Lini baru MacBook Apple dikhususnya menyasar pasar laptop berbiaya rendah, mencoba bersaing dengan Chromebook milik Google atau laptop murah dari Windows. Perangkat baru ini — yang dirancang untuk pelajar, bisnis, dan pengguna kasual — akan menargetkan orang-orang yang primarily browsing web, mengerjakan dokumen, atau melakukan pengeditan media ringan, seperti dilaporkan Bloomberg News November 2025.
Penggunaan chip iPhone pada MacBook “murah” sendiri disebut-sebut mengutamakan efisiensi energi jika dibandingkan performa maksimal chip M. Konfigurasi dasar yang dapat mencakup RAM 24 GB dan penyimpanan 512 GB, ditambah dengan layar yang menyertakan dukungan ProMotion untuk kecepatan refresh variabel.

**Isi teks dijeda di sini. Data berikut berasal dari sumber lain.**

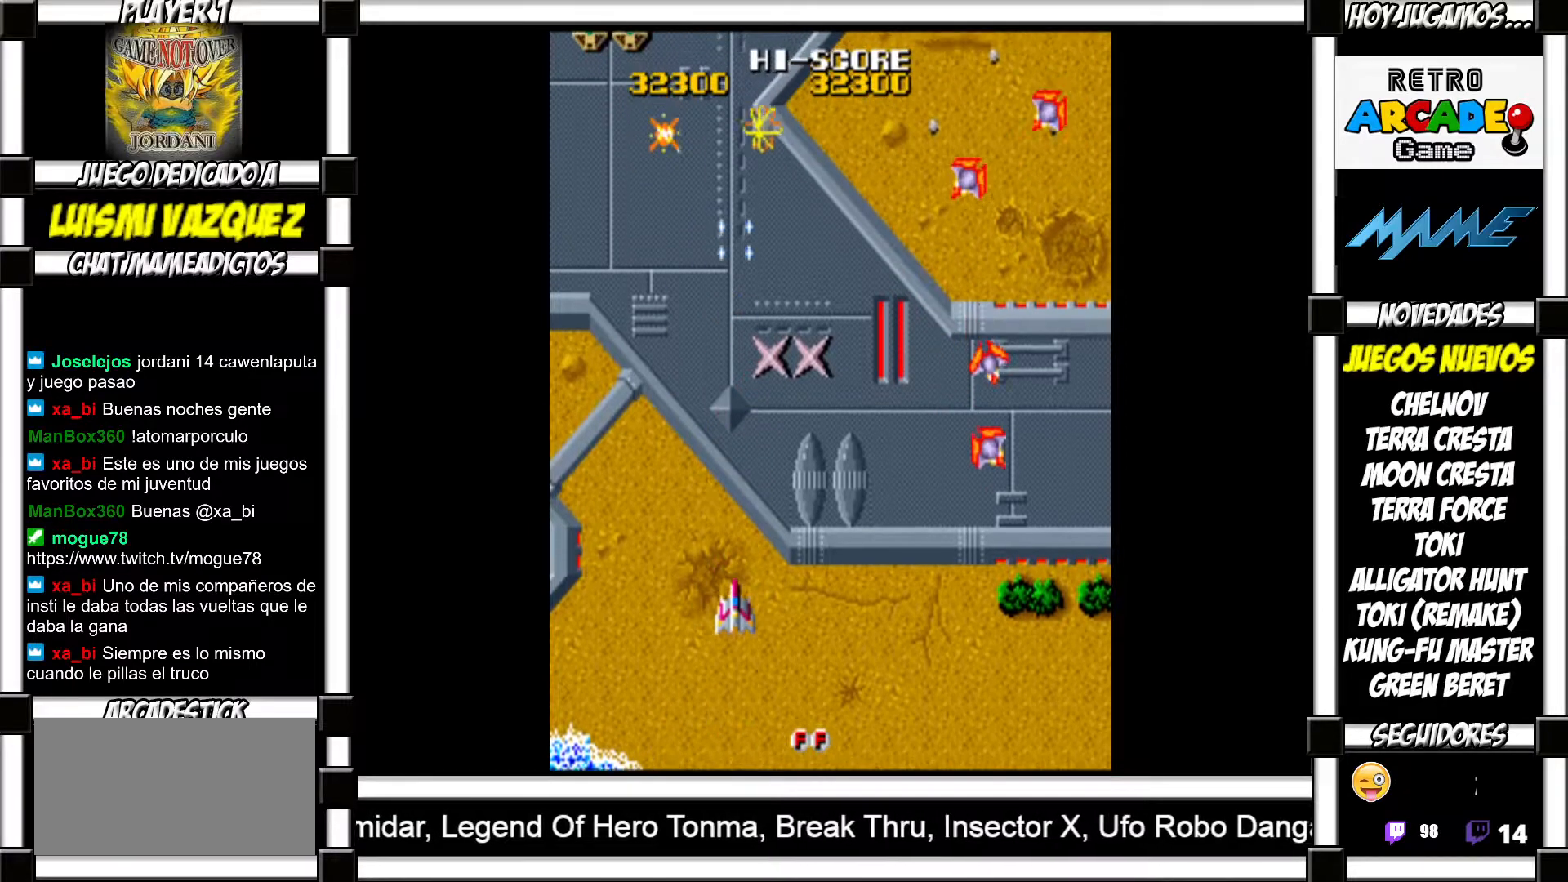
{"buttons": []}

Model A3404 ini terdaftar bersama MacBook Air M5 baru dan MacBook Pro yang baru saja dirilis. Meski sempat bocor, perusahaan tetap merahasiakan produk ini hingga pengumuman resmi tiba.
Desain MacBook Neo disebutkan terinspirasi oleh identitas visual yang dinamis. Penggunaan material yang lebih ringan untuk dapat menjamin mobilitas pengguna.
Nantinya, perangkat juga terintegrasi penuh dengan ekosistem layanan cloud Apple. Serta berfokus pada efisiensi energi untuk memastikan masa pakai baterai yang lama.
Harga MacBook Neo diperkirakan bervariasi, dan perkiraan awal antara US$599 hingga US$799. Masuknya Apple ke dalam kisaran harga ini menjadikan produknya menarik bagi pengguna baru.